(Stored data entries)

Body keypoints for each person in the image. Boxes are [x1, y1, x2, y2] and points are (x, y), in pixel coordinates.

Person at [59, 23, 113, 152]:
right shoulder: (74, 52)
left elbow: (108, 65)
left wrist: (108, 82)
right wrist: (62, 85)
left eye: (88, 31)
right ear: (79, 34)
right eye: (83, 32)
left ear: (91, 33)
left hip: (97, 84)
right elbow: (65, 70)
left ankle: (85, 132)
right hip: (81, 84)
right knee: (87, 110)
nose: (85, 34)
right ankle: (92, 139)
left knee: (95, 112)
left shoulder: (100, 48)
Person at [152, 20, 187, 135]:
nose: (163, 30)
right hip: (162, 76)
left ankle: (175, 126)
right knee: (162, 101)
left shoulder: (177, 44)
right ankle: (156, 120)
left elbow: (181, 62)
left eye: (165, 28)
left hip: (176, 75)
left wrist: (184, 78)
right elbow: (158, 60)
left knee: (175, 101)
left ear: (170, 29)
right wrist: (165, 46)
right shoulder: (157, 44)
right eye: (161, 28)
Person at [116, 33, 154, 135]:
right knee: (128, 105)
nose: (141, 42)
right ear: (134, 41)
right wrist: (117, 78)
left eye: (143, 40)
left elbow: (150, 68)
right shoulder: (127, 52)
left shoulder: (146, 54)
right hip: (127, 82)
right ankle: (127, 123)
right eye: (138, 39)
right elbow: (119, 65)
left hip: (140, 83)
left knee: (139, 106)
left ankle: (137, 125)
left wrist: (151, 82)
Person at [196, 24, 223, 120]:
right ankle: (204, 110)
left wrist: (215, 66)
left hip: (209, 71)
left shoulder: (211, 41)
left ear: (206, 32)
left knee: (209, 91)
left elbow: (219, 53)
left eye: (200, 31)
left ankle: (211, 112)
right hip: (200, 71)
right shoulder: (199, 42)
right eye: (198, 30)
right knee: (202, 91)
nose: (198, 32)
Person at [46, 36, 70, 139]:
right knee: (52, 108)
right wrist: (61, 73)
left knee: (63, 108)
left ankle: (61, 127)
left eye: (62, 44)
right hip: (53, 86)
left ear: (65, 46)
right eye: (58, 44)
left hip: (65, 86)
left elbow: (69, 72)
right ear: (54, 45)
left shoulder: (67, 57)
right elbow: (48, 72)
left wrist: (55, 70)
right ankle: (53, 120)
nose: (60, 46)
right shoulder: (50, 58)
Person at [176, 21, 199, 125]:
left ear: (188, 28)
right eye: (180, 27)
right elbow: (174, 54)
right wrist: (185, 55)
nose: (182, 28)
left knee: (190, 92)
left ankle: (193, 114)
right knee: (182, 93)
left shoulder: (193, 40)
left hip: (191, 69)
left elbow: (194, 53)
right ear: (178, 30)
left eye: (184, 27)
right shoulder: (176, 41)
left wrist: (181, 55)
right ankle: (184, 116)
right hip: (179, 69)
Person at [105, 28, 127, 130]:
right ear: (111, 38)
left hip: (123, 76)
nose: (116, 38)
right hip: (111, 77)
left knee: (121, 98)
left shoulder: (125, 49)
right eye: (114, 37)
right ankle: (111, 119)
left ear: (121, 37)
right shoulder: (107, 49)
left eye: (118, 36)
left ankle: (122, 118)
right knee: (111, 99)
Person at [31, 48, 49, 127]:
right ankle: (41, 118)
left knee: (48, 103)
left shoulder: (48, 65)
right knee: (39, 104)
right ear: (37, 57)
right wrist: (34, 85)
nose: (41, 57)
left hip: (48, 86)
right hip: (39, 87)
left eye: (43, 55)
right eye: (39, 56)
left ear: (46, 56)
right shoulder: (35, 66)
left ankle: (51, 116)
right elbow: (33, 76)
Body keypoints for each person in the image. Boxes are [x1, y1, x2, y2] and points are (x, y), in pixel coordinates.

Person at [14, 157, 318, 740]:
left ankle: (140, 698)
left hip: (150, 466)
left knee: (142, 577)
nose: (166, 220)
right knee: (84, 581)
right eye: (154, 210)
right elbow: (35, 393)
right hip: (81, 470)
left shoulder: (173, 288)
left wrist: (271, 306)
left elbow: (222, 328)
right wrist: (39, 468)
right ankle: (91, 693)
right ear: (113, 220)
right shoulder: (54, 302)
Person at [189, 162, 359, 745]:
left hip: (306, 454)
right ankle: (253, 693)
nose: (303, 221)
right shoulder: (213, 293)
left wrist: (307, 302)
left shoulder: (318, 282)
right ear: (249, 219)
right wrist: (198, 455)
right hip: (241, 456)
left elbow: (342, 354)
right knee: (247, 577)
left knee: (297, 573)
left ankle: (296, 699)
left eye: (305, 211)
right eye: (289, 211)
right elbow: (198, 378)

WHAT YOU HAVE TO DO
Pick out, from the lines above, every one that contains the string "nose".

EXERCISE OUTPUT
nose: (85, 34)
nose: (163, 30)
nose: (141, 42)
nose: (198, 32)
nose: (60, 46)
nose: (182, 28)
nose: (116, 38)
nose: (41, 57)
nose: (166, 220)
nose: (303, 221)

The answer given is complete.